Omitted variable bias. True model: \(Y=X_1\beta_1+X_2\beta_2+u_T\), estimated model: \(Y=X_1\beta_1+u_E\). Then

\[\mathbb{E}(\hat{\beta}_{1}|X)\equiv\beta_1+\beta_2\frac{\text{Cov}(X,\text{Omitted})}{\text{Var}(X)}\]

Suppose a randomly assigned variable \(z\) has a causal effect on \(x\). This variable — the instrument — can serve as a natural experiment.

9.5 Conditions for an Instrument

  • Relevance (\(z\rightarrow x\)): \(\text{Cor}(z,x)\neq 0\).
  • Exclusion (\(z\rightarrow x \rightarrow y\), \(z\not\rightarrow y\)): \(\text{Cor}(z,y|x)=0\).
  • Exogeneity (\(u\not\rightarrow z\)): \(\text{Cor}(z,u)=0\).

DAG: IV conditions

Examples from the literature:

\(y\) \(x\) Unobservable Instrument \(z\)
wage schooling ability father’s education
wage schooling ability distance to college
wage schooling ability random military assignment
health smoking behavior tobacco tax
armed conflict GDP growth simultaneity rainfall

9.6 Estimation

Exact Identification (\(k = r = 1\))

Using \(\text{Cov}(z,y)=\beta_1\text{Cov}(z,x)\):

\[\hat{\beta}_{\text{IV}}=\frac{\sum(z_i-\bar{z})(y_i-\bar{y})}{\sum(z_i-\bar{z})(x_i-\bar{x})}\]
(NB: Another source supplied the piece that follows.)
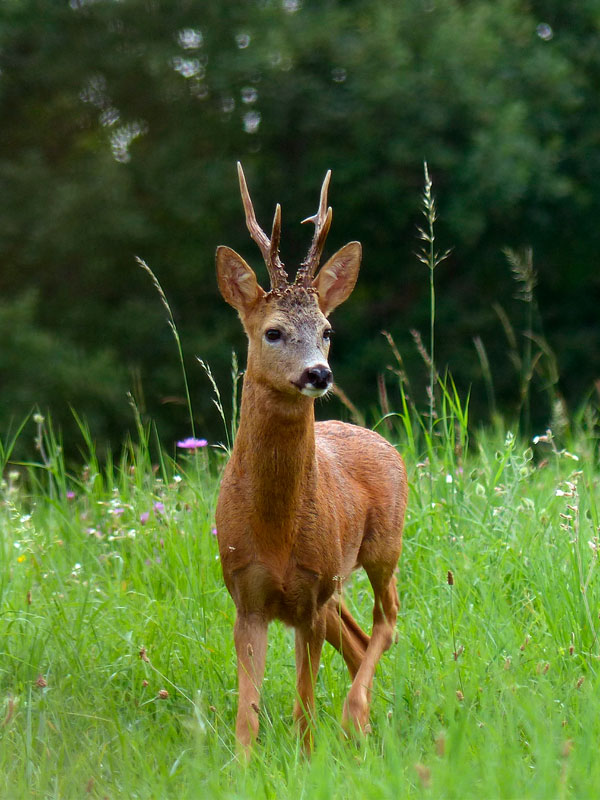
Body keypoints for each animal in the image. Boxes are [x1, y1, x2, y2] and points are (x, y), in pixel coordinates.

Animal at [216, 164, 408, 756]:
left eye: (327, 330)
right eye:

As a method-of-moments estimator: \(\hat{\beta}=(z'x)^{-1}(z'y)\).

Consistency requires: (i) relevance\(\text{plim}(z'x/N)\neq 0\); (ii) validity\(\text{plim}(z'u/N)=0\).

2SLS (Two Stage Least Squares)

First stage — recover the exogenous variation in \(x_1\):

\[x_1=\gamma_1 z+x_2\gamma_2+\epsilon \quad\Rightarrow\quad \hat{x}_1\]

Second stage — estimate the structural equation:

\[y=\hat{x}_1\beta_1 + x_2\beta_2+u \quad\Rightarrow\quad \hat{\beta}_1\]

Notes: (1) Standard errors from the second stage must be corrected. (2) Check instrument strength via the first-stage \(F\)-statistic (rule of thumb: \(F > 10\)) or the Kleibergen-Paap Wald \(F\).

IV as GMM

The standard IV estimator (\(k\leq r\)):

\[\hat{\beta}_{\text{IV}}=\left(X'Z(Z'Z)^{-1}Z'X\right)^{-1}\left(X'Z(Z'Z)^{-1}Z'y\right)\]

Asymptotic variance: \(V(\beta)=(1/N)\left(X'Z\mathbb{S}^{-1}Z'X\right)^{-1}\).